While no study exists that I am aware of, I would argue that brands have one to three emails to set a tone of value with their subscribers. Once that sense is lost, so is engagement, and getting it back is nearly impossible. Email marketers need to reinvest in the front end of the customer lifecycle and focus on setting the tone for the ongoing email relationship.

Data Capture and Preference Management

Marketers are mixed as to the importance and practicality of preference centers. Everyone agrees that the collection of data from a subscriber detailing their interests is valuable – especially at the beginning of a relationship where transactional data is limited. However, arguments against implementing preference centers are common. The primary two reasons being that consumers are unwilling to provide brands with meaningful preference data or that putting control in the customer’s hands will limit a brand’s ability to monetize the email channel. In my opinion, both objections are misplaced.

The first argument, that customers are unwilling to provide data, is ridiculous. Customers regularly provide businesses with personal information. Banks and insurance companies maintain a huge amount of personal information. Why? Because the value trade-off is easily understood by the consumer:

Fill out information for my bank = get a line of credit.

Provide information to my insurance company = get coverage for my family.

Where is such a clear value proposition made between brands and subscribers in the email channel? The answer is simple; there isn’t. Brands need to make preference centers more valuable to the subscriber than to the brand. Today, they are built and executed to help the marketer. If this approach is flipped and preference centers are built to benefit the subscriber, participation will increase and relationships will deepen. In exchange for providing profile information, subscribers should get exclusive access to content and offers, be invited to participate in focus groups, or earn loyalty points and rewards for their commitment to the relationship.

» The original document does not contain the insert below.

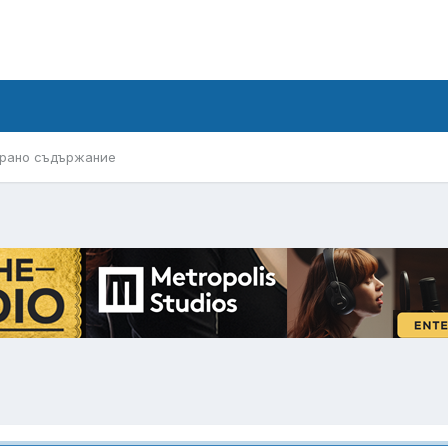
рано съдържание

If brands communicate these concepts at the front end of the subscription process, they will reap the rewards of deeper consumer-set preferences.

The second argument is that, if given the choice, consumers will ask the brand to decrease message frequency. While many brands have already dialed down frequency or have rules in place to do so, they still want to maintain control over these decisions. Tests have repeatedly shown that frequency declines can help drive higher conversion rates. More importantly, the entire social web movement is about increased transparency and control. Brands should embrace this trend, not fight against it. I have seen several preference centers that not only enable frequency control, but allow users to initiate new communication opportunities. FTD, for example, allows subscribers to input customer dates to remind them of personal events that require flowers or select holiday reminders via checkboxes. Consider how putting increased control in the subscriber’s hands could help drive a deeper relationship and more meaningful communications, even at a decreased communication frequency.

The Welcome Program

Most email marketers have implemented a welcome message, but unfortunately they stop there, with a single message. It’s like meeting a person for the first time, shaking hands, and suddenly turning tail and walking the other direction – all the while feeling that you have planted the seeds for a deep, personal relationship. A welcome message is just that, a message, and it is only the first piece of the welcome program. The welcome program is the brand’s opportunity to establish the value of the digital relationship and credibility in the email program as a whole. Brands cannot simply accept a subscription, deliver a welcome communication, and insert the subscriber in the general cadence of communication. Each subscriber should be indoctrinated in a way that reinforces the initial subscription.

The welcome program should accomplish all of the following:

  • Confirm subscription: The welcome program is an excellent confirmation opportunity. Weed out non-responders before they have a chance to create a negative reputation for your brand with ISPs.
  • Explain cadence and value of upcoming communications: Show actual examples of future communications, explain the frequency of delivery, and stress the value of each communication in the stream.
  • Educate on brand’s engagement opportunities: Email is not the only way a subscriber can engage with a brand. Explain other opportunities to get connected to the brand on the web, in social media, or on mobile devices.
  • Ask for and reward referrals: There is never a better time to solicit referrals than on the front end of a relationship. Ask for and reward your subscribers for referring their friends to your brand. Social media has made word of mouth scalable. Make sure your brand is taking advantage of it.

Triggered Reengagement Capabilities

Once subscribers become unengaged, it is very difficult to reactivate them. Build rules into your welcome stream that recognize disengagement and attempt to reengage in real time. Too many brands wait until subscribers have been non-responsive for months before trying to reengage.

Email marketers should remember that our channel is subject to the same psychological realities as general human interactions. The bottom line: first impressions mean more than they should. Remember that and invest in making it the best possible.